THE TRANSATLANTIC MAGAZINE
Sign up to The American magazine's newsletters (below) to receive more regular news, articles and updates on America in the UK.
Rosmersholm
By Henrik Ibsen, a new adaptation by Duncan Macmillan
Duke of York’s Theatre, London, until July 20
Reviewed by Jarlath O'Connell
rosmersholmplay.com
Duncan Macmillan’s crisp new adaptation of this unjustly neglected Ibsen play is a triumph in all departments and makes one wonder why it isn’t revived more often. The central themes could be torn from today’s headlines: an election looming, a country on the brink, a rabid press baying for blood. At the center of it is Rosmersholm, the grand house of the influential Rosmer dynasty, whose current head Jon Rosmer (Tom Burke), is a young pastor who has lost his faith. He is torn by an idealized hope for the future and the ghosts of his past.
His grand status is perfectly rendered from the outset here by director Ian Rickson aided by Rae Smith’s exquisite set and Neil Austin’s superlative lighting, which take us from Nordic impressionism to naturalistic gloom. It’s been a year since Rosmer’s wife Beate’s suicide and his new companion Rebecca West (yes, the famous writer took her nom de plume from this character) has decided to open up Beate’s room, calling it a mausoleum.
A flock of servants slowly remove the covers which shroud the grand furniture and the somber portraits of the ancestors. Flowers and light are reintroduced but this does little to lift the spirits of Rosmer (Tom Burke) who appears physically knotted with liberal guilt about his wealth and privilege. His thinking has been colored by Rebecca, an early feminist and ‘free thinker’. All this horrifies his society friends, in particular Dr Kroll (Giles Terera), who is trying to secure vital political endorsement in his newspapers from the influential Rosmer in the elections.
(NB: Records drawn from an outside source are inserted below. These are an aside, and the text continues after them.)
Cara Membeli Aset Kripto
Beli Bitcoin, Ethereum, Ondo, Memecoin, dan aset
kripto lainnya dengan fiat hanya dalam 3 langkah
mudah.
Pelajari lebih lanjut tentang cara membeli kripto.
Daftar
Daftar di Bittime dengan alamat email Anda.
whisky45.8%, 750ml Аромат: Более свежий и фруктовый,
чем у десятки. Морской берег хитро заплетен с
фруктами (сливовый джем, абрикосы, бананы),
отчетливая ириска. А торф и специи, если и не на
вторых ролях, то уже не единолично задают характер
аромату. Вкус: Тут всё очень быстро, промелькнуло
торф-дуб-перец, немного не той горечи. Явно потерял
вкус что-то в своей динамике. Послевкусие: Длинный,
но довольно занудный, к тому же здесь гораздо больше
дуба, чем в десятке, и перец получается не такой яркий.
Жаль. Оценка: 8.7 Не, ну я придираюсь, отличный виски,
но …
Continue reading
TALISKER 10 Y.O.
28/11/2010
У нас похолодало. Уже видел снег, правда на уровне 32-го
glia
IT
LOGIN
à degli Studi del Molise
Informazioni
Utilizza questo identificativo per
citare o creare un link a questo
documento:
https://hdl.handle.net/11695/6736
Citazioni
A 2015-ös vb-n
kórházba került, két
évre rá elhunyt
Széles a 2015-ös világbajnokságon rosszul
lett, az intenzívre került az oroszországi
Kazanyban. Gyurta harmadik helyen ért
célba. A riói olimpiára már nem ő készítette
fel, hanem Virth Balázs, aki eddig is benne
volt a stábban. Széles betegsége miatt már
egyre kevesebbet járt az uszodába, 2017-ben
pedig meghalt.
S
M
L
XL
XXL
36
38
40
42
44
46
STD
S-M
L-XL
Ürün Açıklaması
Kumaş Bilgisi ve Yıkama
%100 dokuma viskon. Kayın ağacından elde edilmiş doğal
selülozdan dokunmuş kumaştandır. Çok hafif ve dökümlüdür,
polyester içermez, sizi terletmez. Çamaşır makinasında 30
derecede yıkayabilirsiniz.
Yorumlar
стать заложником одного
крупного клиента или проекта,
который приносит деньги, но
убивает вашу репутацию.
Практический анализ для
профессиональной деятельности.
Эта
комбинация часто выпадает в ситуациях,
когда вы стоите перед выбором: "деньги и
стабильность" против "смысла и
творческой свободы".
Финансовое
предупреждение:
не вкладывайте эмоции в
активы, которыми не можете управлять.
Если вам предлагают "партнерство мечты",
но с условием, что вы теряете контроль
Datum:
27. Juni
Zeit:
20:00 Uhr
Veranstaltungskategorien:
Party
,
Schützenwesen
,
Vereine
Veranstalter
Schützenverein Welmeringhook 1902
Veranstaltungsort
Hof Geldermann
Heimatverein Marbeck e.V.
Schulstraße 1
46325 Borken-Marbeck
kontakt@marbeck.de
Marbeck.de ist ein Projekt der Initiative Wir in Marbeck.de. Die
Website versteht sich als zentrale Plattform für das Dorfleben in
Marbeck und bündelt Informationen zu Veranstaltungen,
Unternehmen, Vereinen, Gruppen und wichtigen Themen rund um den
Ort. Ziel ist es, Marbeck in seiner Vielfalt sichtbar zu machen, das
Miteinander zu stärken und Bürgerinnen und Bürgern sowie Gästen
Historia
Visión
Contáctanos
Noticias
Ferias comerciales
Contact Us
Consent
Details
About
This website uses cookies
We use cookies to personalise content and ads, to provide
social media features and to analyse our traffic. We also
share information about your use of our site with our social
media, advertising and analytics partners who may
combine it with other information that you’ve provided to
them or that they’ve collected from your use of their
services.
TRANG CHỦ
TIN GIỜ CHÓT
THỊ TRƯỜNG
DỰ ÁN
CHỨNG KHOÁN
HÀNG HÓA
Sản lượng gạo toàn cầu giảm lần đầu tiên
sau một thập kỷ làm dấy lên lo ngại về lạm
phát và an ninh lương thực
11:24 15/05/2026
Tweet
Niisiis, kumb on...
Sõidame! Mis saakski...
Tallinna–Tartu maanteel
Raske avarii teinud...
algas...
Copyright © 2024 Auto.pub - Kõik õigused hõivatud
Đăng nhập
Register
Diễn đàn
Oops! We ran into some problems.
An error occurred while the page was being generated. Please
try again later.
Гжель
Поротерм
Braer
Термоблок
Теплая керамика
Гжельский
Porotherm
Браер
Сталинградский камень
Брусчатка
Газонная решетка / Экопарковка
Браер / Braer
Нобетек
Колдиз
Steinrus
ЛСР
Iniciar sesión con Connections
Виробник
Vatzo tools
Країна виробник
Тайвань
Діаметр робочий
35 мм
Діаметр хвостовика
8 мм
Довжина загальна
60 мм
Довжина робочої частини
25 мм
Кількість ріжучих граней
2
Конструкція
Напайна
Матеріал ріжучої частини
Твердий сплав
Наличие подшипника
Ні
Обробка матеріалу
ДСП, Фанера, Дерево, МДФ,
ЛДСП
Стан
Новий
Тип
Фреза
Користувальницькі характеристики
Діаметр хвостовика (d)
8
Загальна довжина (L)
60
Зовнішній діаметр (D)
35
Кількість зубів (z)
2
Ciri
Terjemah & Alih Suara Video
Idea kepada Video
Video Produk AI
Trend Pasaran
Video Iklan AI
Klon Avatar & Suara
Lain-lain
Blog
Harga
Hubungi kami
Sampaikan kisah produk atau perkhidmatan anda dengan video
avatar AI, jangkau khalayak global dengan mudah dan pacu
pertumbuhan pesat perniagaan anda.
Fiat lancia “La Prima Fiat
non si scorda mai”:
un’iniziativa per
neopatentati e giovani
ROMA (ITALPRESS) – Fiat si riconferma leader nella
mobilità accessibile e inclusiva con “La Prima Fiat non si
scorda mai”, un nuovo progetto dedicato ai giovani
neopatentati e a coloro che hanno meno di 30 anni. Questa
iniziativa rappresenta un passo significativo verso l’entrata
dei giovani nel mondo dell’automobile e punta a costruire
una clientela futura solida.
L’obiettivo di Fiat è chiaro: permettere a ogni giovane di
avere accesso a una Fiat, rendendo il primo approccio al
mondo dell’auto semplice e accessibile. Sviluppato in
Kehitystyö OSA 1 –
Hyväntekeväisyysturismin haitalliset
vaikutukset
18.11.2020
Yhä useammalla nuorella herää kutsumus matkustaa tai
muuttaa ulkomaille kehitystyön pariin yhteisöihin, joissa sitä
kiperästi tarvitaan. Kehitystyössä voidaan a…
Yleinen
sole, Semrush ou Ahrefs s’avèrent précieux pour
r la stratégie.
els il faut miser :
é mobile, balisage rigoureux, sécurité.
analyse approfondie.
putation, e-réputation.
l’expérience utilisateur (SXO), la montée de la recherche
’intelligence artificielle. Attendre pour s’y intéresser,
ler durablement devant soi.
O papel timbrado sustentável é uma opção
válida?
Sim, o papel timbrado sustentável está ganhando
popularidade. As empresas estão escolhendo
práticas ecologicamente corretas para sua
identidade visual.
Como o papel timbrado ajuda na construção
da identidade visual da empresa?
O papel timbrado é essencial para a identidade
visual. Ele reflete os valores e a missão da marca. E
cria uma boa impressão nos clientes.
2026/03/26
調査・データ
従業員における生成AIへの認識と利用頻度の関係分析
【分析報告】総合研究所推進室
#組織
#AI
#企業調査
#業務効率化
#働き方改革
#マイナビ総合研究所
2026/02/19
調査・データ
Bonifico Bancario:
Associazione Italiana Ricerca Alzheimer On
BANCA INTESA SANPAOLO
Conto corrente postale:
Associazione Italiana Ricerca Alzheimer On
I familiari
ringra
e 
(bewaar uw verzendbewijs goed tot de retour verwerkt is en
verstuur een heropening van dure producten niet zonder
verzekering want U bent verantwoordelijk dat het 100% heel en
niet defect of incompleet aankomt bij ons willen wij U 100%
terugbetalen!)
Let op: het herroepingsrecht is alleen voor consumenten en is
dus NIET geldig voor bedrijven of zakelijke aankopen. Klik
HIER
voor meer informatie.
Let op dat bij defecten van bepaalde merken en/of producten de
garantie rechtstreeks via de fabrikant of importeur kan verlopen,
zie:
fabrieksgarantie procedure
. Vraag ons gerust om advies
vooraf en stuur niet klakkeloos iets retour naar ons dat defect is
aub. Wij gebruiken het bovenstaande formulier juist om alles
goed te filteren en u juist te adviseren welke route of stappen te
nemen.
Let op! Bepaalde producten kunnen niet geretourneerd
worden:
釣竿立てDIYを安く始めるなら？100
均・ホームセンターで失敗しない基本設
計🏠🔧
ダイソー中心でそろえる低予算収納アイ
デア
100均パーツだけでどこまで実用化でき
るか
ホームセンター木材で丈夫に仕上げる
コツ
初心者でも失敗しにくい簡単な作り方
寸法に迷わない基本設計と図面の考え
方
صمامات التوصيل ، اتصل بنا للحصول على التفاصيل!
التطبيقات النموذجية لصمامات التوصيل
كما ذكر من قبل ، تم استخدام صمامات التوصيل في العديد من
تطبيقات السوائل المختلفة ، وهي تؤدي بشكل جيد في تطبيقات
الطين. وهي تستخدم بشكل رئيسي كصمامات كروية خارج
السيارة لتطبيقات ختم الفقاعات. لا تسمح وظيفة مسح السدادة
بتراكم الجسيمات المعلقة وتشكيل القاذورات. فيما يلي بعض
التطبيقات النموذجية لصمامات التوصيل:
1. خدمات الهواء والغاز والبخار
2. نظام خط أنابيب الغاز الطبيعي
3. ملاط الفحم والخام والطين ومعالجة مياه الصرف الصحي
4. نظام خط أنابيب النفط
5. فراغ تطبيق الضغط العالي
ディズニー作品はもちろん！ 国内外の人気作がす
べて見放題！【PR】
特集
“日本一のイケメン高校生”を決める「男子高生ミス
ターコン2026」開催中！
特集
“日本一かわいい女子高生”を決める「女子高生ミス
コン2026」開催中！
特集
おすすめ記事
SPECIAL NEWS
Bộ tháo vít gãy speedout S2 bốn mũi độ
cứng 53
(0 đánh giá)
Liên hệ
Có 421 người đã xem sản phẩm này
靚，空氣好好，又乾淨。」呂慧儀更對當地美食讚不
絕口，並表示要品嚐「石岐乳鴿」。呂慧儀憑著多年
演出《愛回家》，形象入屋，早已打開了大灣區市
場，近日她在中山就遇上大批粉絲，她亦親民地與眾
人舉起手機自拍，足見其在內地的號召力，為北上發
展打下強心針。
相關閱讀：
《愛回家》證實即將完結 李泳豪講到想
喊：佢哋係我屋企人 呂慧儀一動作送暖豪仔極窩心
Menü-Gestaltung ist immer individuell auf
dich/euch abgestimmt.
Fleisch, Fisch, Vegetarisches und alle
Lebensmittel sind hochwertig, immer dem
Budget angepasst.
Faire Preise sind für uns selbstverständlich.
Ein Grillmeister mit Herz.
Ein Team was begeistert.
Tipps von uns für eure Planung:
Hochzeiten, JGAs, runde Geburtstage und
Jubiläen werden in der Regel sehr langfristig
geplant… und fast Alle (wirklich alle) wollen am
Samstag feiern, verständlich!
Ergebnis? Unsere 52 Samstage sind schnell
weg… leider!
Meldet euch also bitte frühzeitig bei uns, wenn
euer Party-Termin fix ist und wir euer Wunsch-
He’s also targeted by the radicals, who think they now have him in the bag, but then their champion Mortensgaard (Jake Fairbrother) blithely decides to drop him on finding out he’s lost his religion. They need that demographic, as it were. Ibsen’s contempt for these grubby machinations of party politics is clear, and watching this in the era of trolling and ‘gaslighting’ you realize nothing much has changed.
The old firebrand radical is represented by Ulrik Brendel, played in another scene-stealing performance by Peter Wight. Once an influential teacher of Rosmer he is now reduced to cadging food and clothes from anyone who will still give him a hearing.
Kroll wants to be rid of Rebecca and knows how to exploit weak spots so he attempts to blackmail her over an alleged incestuous relationship with her step father and mentor. Terera is brilliant, spitting out lines like “[the radicals] mistake vandalism for progress” and practically bursting a blood vessel with his self-righteousness.
Atwell too shines in a difficult part, bringing to it a mix of the steely and delicate. She’s trying to leverage Rosmer’s ability to be a leader but he’s adrift and Burke very adeptly portrays his ambivalence. She’s changed him but the traditions and stability of the great house have also changed her. “Are you following me or am I following you” he asks, which sums it up.
The piece is not without its shortcomings Act 2 gets bogged down in protracted conversations and it loses impetus but Rickson ends it with a wonderful coup de theatre. This is a pristine, intelligent, revival of a play that is anything but a museum piece.